No caso Honeywell Int’l, Inc. v. W. Support Group[1], o Tribunal Distrital dos Estados Unidos para o Arizona foi encarregado de determinar se um manual tem direito à proteção de direitos autorais. A requerente, Honeywell International, Inc., fabrica e vende vários produtos usados na indústria aeroespacial. Também cria e, em seguida, licencia manuais de reparo e manutenção para as unidades de energia auxiliares que vende. O réu, Western Support Group, obtém e, como seu negócio principal, distribui para as bases de revisão manuais de aeronaves mediante o pagamento de uma taxa de serviço. E no caso, sucintamente, o Tribunal considerou que “os manuais de manutenção de aeronaves podem ter originalidade suficiente para permitir a proteção de direitos autorais…”.

Assim como a requerente acima mencionada, existem outros fabricantes que também desenvolvem e distribuem manuais de manutenção para cada um de seus modelos de aeronave. Essas empresas mantém uma grande equipe de escritores e outros profissionais para produzir os manuais. Os custos de pesquisa, redação e produção dos manuais – tanto em versão impressa quanto em CD-ROM e outras mídias – são significativos. As empresas registram, portanto, seus direitos autorais nos manuais, pelos quais cobram um fee [periódico ou anual]. Nada mais justo.

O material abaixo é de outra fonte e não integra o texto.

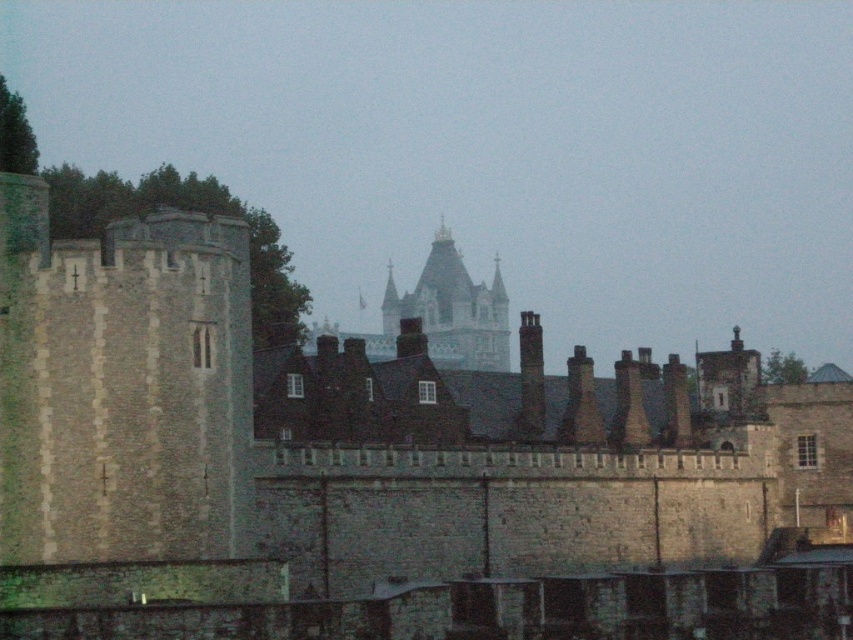
Based on the coordinates provided, where is the stone tower at left located in the image?

The stone tower at left is located at point (380,468) in the image.

You are standing in front of the historic castle wall and notice two points marked on the structure. The first point is at coordinates point (91, 586) and the second is at point (479, 305). Which of these two points is nearer to your current position?

Point (91, 586) is closer to the viewer than point (479, 305), so the first point is nearer to your current position.

You are an architect examining the castle ruins. You notice the stone tower at left and the stone spire at center. Which structure has a greater height?

The stone spire at center is taller than the stone tower at left.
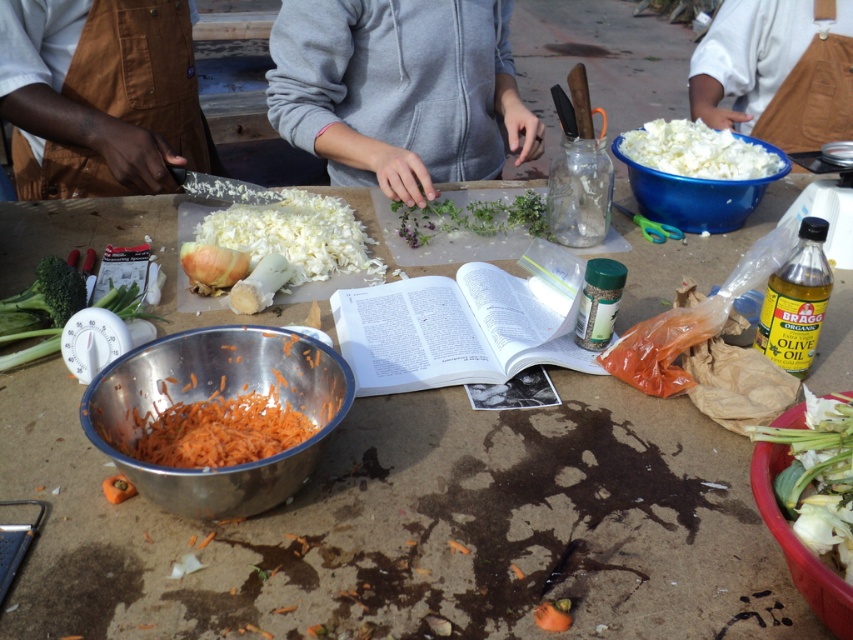
You are organizing the items on the table and want to place the shiny metallic bowl at lower left and the paperback book at center into a storage container. The container can only accommodate one of them. Which item should you choose based on their size?

The shiny metallic bowl at lower left occupies less space than the paperback book at center, so you should choose the shiny metallic bowl at lower left to fit into the storage container.

You are a chef preparing a dish and need to place both the brown canvas apron at left and the white fluffy cabbage at upper right on a shelf. The shelf has limited vertical space. Which object should you place first to ensure both fit vertically?

The brown canvas apron at left is taller than the white fluffy cabbage at upper right. To ensure both fit vertically on the shelf with limited space, place the taller brown canvas apron at left first, then the shorter white fluffy cabbage at upper right.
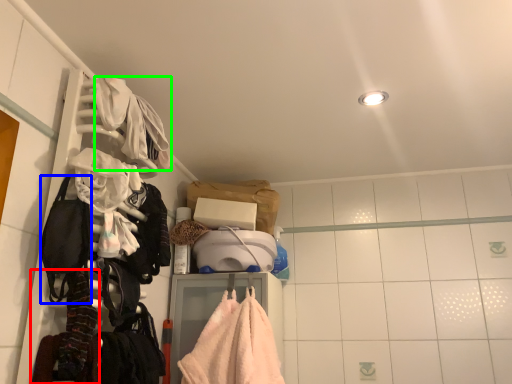
Question: Which object is positioned farthest from clothing (highlighted by a red box)? Select from gear (highlighted by a blue box) and clothing (highlighted by a green box).

Choices:
 (A) gear
 (B) clothing

Answer: (B)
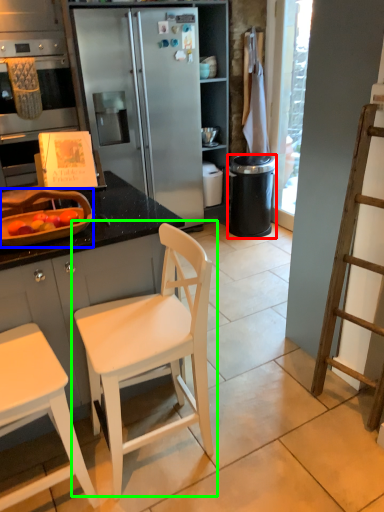
Question: Based on their relative distances, which object is nearer to trash bin/can (highlighted by a red box)? Choose from appliance (highlighted by a blue box) and chair (highlighted by a green box).

Choices:
 (A) appliance
 (B) chair

Answer: (B)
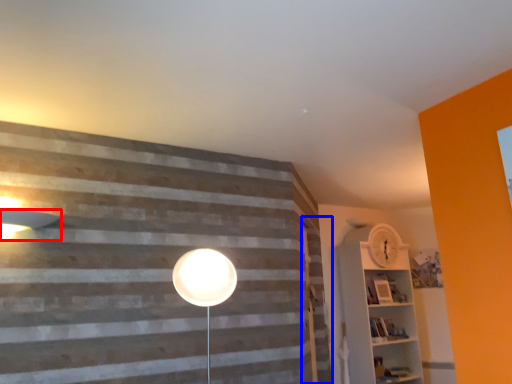
Question: Among these objects, which one is nearest to the camera, lamp (highlighted by a red box) or barn door (highlighted by a blue box)?

Choices:
 (A) lamp
 (B) barn door

Answer: (A)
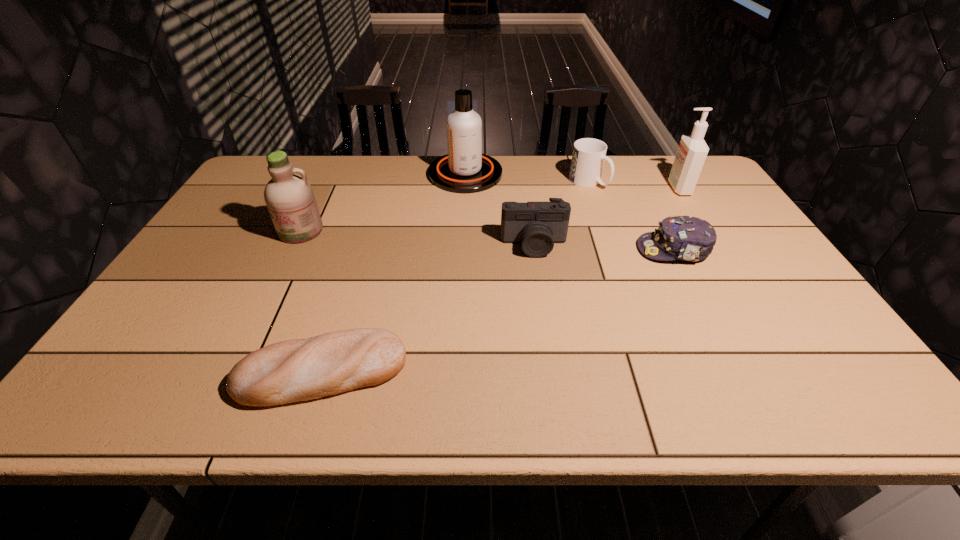
Locate an element on the screen. free space between the rightmost cleansing agent and the third object from right to left is located at coordinates (x=634, y=185).

Identify the location of empty space that is in between the second cleansing agent from left to right and the bread. The image size is (960, 540). (394, 273).

Where is `free spot between the leftmost cleansing agent and the nearest object`? This screenshot has width=960, height=540. free spot between the leftmost cleansing agent and the nearest object is located at coordinates (311, 301).

Where is `free space between the rightmost cleansing agent and the camera`? Image resolution: width=960 pixels, height=540 pixels. free space between the rightmost cleansing agent and the camera is located at coordinates (606, 217).

The width and height of the screenshot is (960, 540). I want to click on vacant point located between the nearest object and the leftmost cleansing agent, so click(x=311, y=301).

At what (x,y) coordinates should I click in order to perform the action: click on vacant area that lies between the rightmost cleansing agent and the camera. Please return your answer as a coordinate pair (x, y). Looking at the image, I should click on (606, 217).

Find the location of a particular element. Image resolution: width=960 pixels, height=540 pixels. vacant space in between the nearest object and the second cleansing agent from left to right is located at coordinates (394, 273).

Select which object is the fourth closest to the mug. Please provide its 2D coordinates. Your answer should be formatted as a tuple, i.e. [(x, y)], where the tuple contains the x and y coordinates of a point satisfying the conditions above.

[(464, 169)]

Identify the location of the third closest object to the third object from right to left. Image resolution: width=960 pixels, height=540 pixels. (537, 225).

Identify which cleansing agent is the nearest to the fifth object from left to right. Please provide its 2D coordinates. Your answer should be formatted as a tuple, i.e. [(x, y)], where the tuple contains the x and y coordinates of a point satisfying the conditions above.

[(692, 151)]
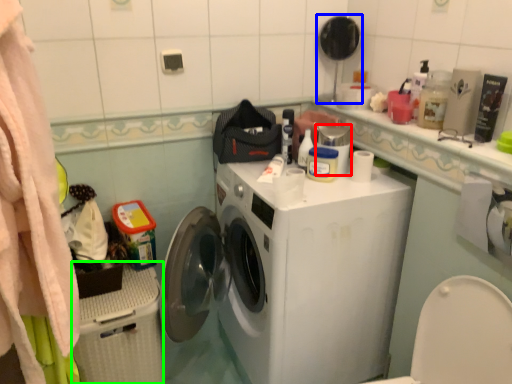
Question: Estimate the real-world distances between objects in this image. Which object is farther from appliance (highlighted by a red box), mirror (highlighted by a blue box) or dish washer (highlighted by a green box)?

Choices:
 (A) mirror
 (B) dish washer

Answer: (B)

Pois bem, para os fins de manutenção, manutenção preventiva ou alterações, o parágrafo 21.50(b) do RBAC 21[2] estabelece requisitos para que o detentor do projeto de tipo ou fabricante de um produto aeronáutico disponibilize instruções de aeronavegabilidade continuada – ICA[3]. No entanto, e uma vez protegidas por direitos autorais, as referidas publicações técnicas devem ter observadas suas reprodução e comercialização, da forma como definido pelo fabricante[4].

Trata-se de direito tão relevante que o Brasil o consagra em sede constitucional, ao estabelecer no art 5° inc. XXVII da CF/88 que “aos autores pertence o direito exclusivo de utilização, publicação ou reprodução de suas obras”, assegurando, ainda, no inc. XXIX a proteção aos inventos industriais e às criações industriais, haja vista que o avanço técnico-científico não existe sem a proteção integral da propriedade intelectual, nos seus mais diversos desdobramentos.

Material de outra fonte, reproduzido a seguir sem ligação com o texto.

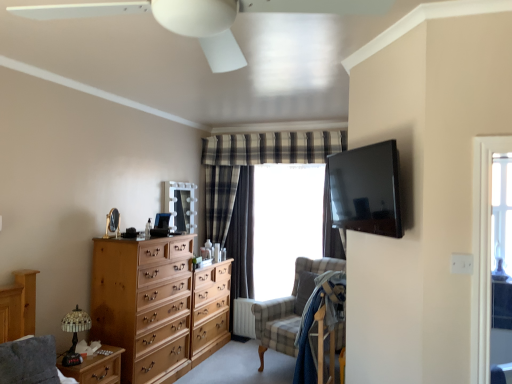
What do you see at coordinates (366, 189) in the screenshot? The height and width of the screenshot is (384, 512). I see `matte black tv at upper right` at bounding box center [366, 189].

This screenshot has height=384, width=512. What do you see at coordinates (200, 19) in the screenshot?
I see `white plastic ceiling fan at upper center` at bounding box center [200, 19].

Describe the element at coordinates (244, 318) in the screenshot. This screenshot has height=384, width=512. I see `white textured radiator at lower center` at that location.

I want to click on checkered fabric swivel chair at center, so click(x=288, y=308).

Find the location of a particular element. The image size is (512, 384). television above the checkered fabric swivel chair at center (from a real-world perspective) is located at coordinates (366, 189).

From their relative heights in the image, would you say checkered fabric swivel chair at center is taller or shorter than matte black tv at upper right?

In the image, checkered fabric swivel chair at center appears to be taller than matte black tv at upper right.

From a real-world perspective, which is physically below, checkered fabric swivel chair at center or matte black tv at upper right?

In real-world perspective, checkered fabric swivel chair at center is lower.

Between wooden nightstand at lower left and light brown wooden chest of drawers at left, which one appears on the left side from the viewer's perspective?

Positioned to the left is wooden nightstand at lower left.

Is wooden nightstand at lower left looking in the opposite direction of light brown wooden chest of drawers at left?

wooden nightstand at lower left does not have its back to light brown wooden chest of drawers at left.

Is wooden nightstand at lower left shorter than light brown wooden chest of drawers at left?

Yes.

Is wooden nightstand at lower left next to light brown wooden chest of drawers at left?

wooden nightstand at lower left and light brown wooden chest of drawers at left are not in contact.

Which is in front, point (139, 307) or point (288, 300)?

The point (139, 307) is closer.

Is the surface of light brown wooden chest of drawers at left in direct contact with checkered fabric swivel chair at center?

There is a gap between light brown wooden chest of drawers at left and checkered fabric swivel chair at center.

From the image's perspective, is light brown wooden chest of drawers at left on top of checkered fabric swivel chair at center?

Correct, light brown wooden chest of drawers at left appears higher than checkered fabric swivel chair at center in the image.

Considering the points (100, 276) and (303, 190), which point is behind, point (100, 276) or point (303, 190)?

Point (303, 190)

Are light brown wooden chest of drawers at left and transparent glass window at center far apart?

Absolutely, light brown wooden chest of drawers at left is distant from transparent glass window at center.

Does light brown wooden chest of drawers at left have a larger size compared to transparent glass window at center?

Yes, light brown wooden chest of drawers at left is bigger than transparent glass window at center.

Identify the location of window screen located above the light brown wooden chest of drawers at left (from the image's perspective). (285, 224).

Which point is more distant from viewer, (281, 206) or (331, 3)?

The point (281, 206) is farther.

Do you think transparent glass window at center is within white plastic ceiling fan at upper center, or outside of it?

transparent glass window at center cannot be found inside white plastic ceiling fan at upper center.

From their relative heights in the image, would you say transparent glass window at center is taller or shorter than white plastic ceiling fan at upper center?

In the image, transparent glass window at center appears to be taller than white plastic ceiling fan at upper center.

Is transparent glass window at center turned away from white plastic ceiling fan at upper center?

That's not correct — transparent glass window at center is not looking away from white plastic ceiling fan at upper center.

Is matte black tv at upper right placed right next to checkered fabric swivel chair at center?

No, matte black tv at upper right is not touching checkered fabric swivel chair at center.

Which object is wider, matte black tv at upper right or checkered fabric swivel chair at center?

checkered fabric swivel chair at center.

Between matte black tv at upper right and checkered fabric swivel chair at center, which one is positioned behind?

checkered fabric swivel chair at center.

Visually, is matte black tv at upper right positioned to the left or to the right of checkered fabric swivel chair at center?

matte black tv at upper right is to the right of checkered fabric swivel chair at center.

From the image's perspective, relative to white plastic ceiling fan at upper center, is wooden nightstand at lower left above or below?

wooden nightstand at lower left is below white plastic ceiling fan at upper center.

Looking at this image, which is more distant, (120,364) or (365,6)?

The point (120,364) is more distant.

Can you confirm if wooden nightstand at lower left is shorter than white plastic ceiling fan at upper center?

Correct, wooden nightstand at lower left is not as tall as white plastic ceiling fan at upper center.

Is wooden nightstand at lower left beside white plastic ceiling fan at upper center?

There is a gap between wooden nightstand at lower left and white plastic ceiling fan at upper center.

Identify the location of television on the right of checkered fabric swivel chair at center. (366, 189).

Where is `chest of drawers above the wooden nightstand at lower left (from a real-world perspective)`? This screenshot has height=384, width=512. chest of drawers above the wooden nightstand at lower left (from a real-world perspective) is located at coordinates (149, 307).

Estimate the real-world distances between objects in this image. Which object is further from transparent glass window at center, wooden nightstand at lower left or white plastic ceiling fan at upper center?

The object further to transparent glass window at center is white plastic ceiling fan at upper center.

Which object lies nearer to the anchor point checkered fabric swivel chair at center, light brown wooden chest of drawers at left or wooden nightstand at lower left?

Based on the image, light brown wooden chest of drawers at left appears to be nearer to checkered fabric swivel chair at center.

From the picture: Which object lies nearer to the anchor point matte black tv at upper right, white textured radiator at lower center or light brown wooden chest of drawers at left?

light brown wooden chest of drawers at left is closer to matte black tv at upper right.

Based on the photo, which object lies further to the anchor point white plastic ceiling fan at upper center, transparent glass window at center or checkered fabric swivel chair at center?

transparent glass window at center is positioned further to the anchor white plastic ceiling fan at upper center.

Which object lies nearer to the anchor point transparent glass window at center, white textured radiator at lower center or wooden nightstand at lower left?

white textured radiator at lower center is positioned closer to the anchor transparent glass window at center.

When comparing their distances from transparent glass window at center, does white textured radiator at lower center or light brown wooden chest of drawers at left seem closer?

The object closer to transparent glass window at center is white textured radiator at lower center.

Considering their positions, is matte black tv at upper right positioned further to white plastic ceiling fan at upper center than white textured radiator at lower center?

Based on the image, white textured radiator at lower center appears to be further to white plastic ceiling fan at upper center.

From the image, which object appears to be nearer to white plastic ceiling fan at upper center, matte black tv at upper right or wooden nightstand at lower left?

→ matte black tv at upper right.

You are a GUI agent. You are given a task and a screenshot of the screen. Output one action in this format:
    pyautogui.click(x=<x>, y=<y>)
    Task: Click on the window screen between matte black tv at upper right and white textured radiator at lower center from front to back
    This screenshot has height=384, width=512.
    Given the screenshot: What is the action you would take?
    pyautogui.click(x=285, y=224)

This screenshot has width=512, height=384. I want to click on the chest of drawers located between wooden nightstand at lower left and white textured radiator at lower center in the depth direction, so click(149, 307).

Where is `chest of drawers between white plastic ceiling fan at upper center and checkered fabric swivel chair at center from front to back`? The height and width of the screenshot is (384, 512). chest of drawers between white plastic ceiling fan at upper center and checkered fabric swivel chair at center from front to back is located at coordinates (149, 307).

Find the location of a particular element. The image size is (512, 384). chest of drawers between wooden nightstand at lower left and matte black tv at upper right from left to right is located at coordinates (149, 307).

Estariam, portanto, a Segurança de Voo, Direitos de Propriedade Intelectual e Segredos Industriais em conflito?

O mercado aeronáutico americano já discute há anos essa tríade.

Com relação aos segredos industriais, exemplificamos disputa que surgiu da apropriação indébita de informações técnicas necessárias para garantir a conformidade ao FAA para o reparo e manutenção de motores de helicópteros desenvolvidos pela Rolls-Royce. Como a predecessora da Rolls-Royce, Allison Engine Co., não havia exercido um controle rígido sobre essas informações técnicas, as empresas terceirizadas de revisão viram a oportunidade de entrar e competir por esses serviços. Uma dessas oficinas de reparo e revisão, a AvidAir, garantiu algumas dessas informações técnicas sem o consentimento da Rolls-Royce na década de 1990. Como Allison e, posteriormente, a Rolls-Royce procuraram melhorar os controles dessas informações, eles descobriram que a AvidAir havia protegido indevidamente essas informações técnicas de oficinas de manutenção autorizadas e as estava usando para reparar e revisar esses motores. O Tribunal americano reiterou três princípios fundamentais dos segredos industriais: (1) ao contrário da lei de patentes, os segredos industriais derivam seu valor principal não de sua novidade, mas sim do fato que são secretos e requerem esforço e recursos para serem compilados; (2) que a ética comercial é a base fundamental dos segredos industriais; e (3) o fato de que um segredo industrial pode sofrer engenharia reversa não o torna desprotegido.

Depois que um júri concedeu $ 350.000 à Rolls-Royce pela apropriação indébita das informações técnicas, a AvidAir apelou e argumentou que as informações não eram dignas de proteção de segredo industrial. A AvidAir argumentou que as informações técnicas em questão não forneciam valor econômico independente porque havia apenas uma quantidade trivial de informações que não era facilmente apurável a partir de materiais disponíveis publicamente anteriores e que essas melhorias não ofereciam avanços de engenharia. A corte americana rejeitou essa alegação, argumentando que a “existência de um segredo industrial é determinada pelo valor de um segredo, não pelo mérito de seus aprimoramentos técnicos. Ao contrário da lei de patentes, que prevê proteção em novidades e não-óbvias, as leis de segredos industriais destinam-se a reger a ética comercial. ”

Já no Brasil, o parágrafo 145.109 (d) do RBAC 145 estabelece que cada OM deve possuir, quando aplicável, a assinatura ou autorização de uso por parte do proprietário da documentação técnica (proprietário do direito autoral ou detentor do direito de comercialização). Já a seção 145.201 do RBAC 145 estabelece que a OM somente pode executar manutenção ou alteração em artigo para o qual é certificada se tiver à sua disposição os dados técnicos aplicáveis.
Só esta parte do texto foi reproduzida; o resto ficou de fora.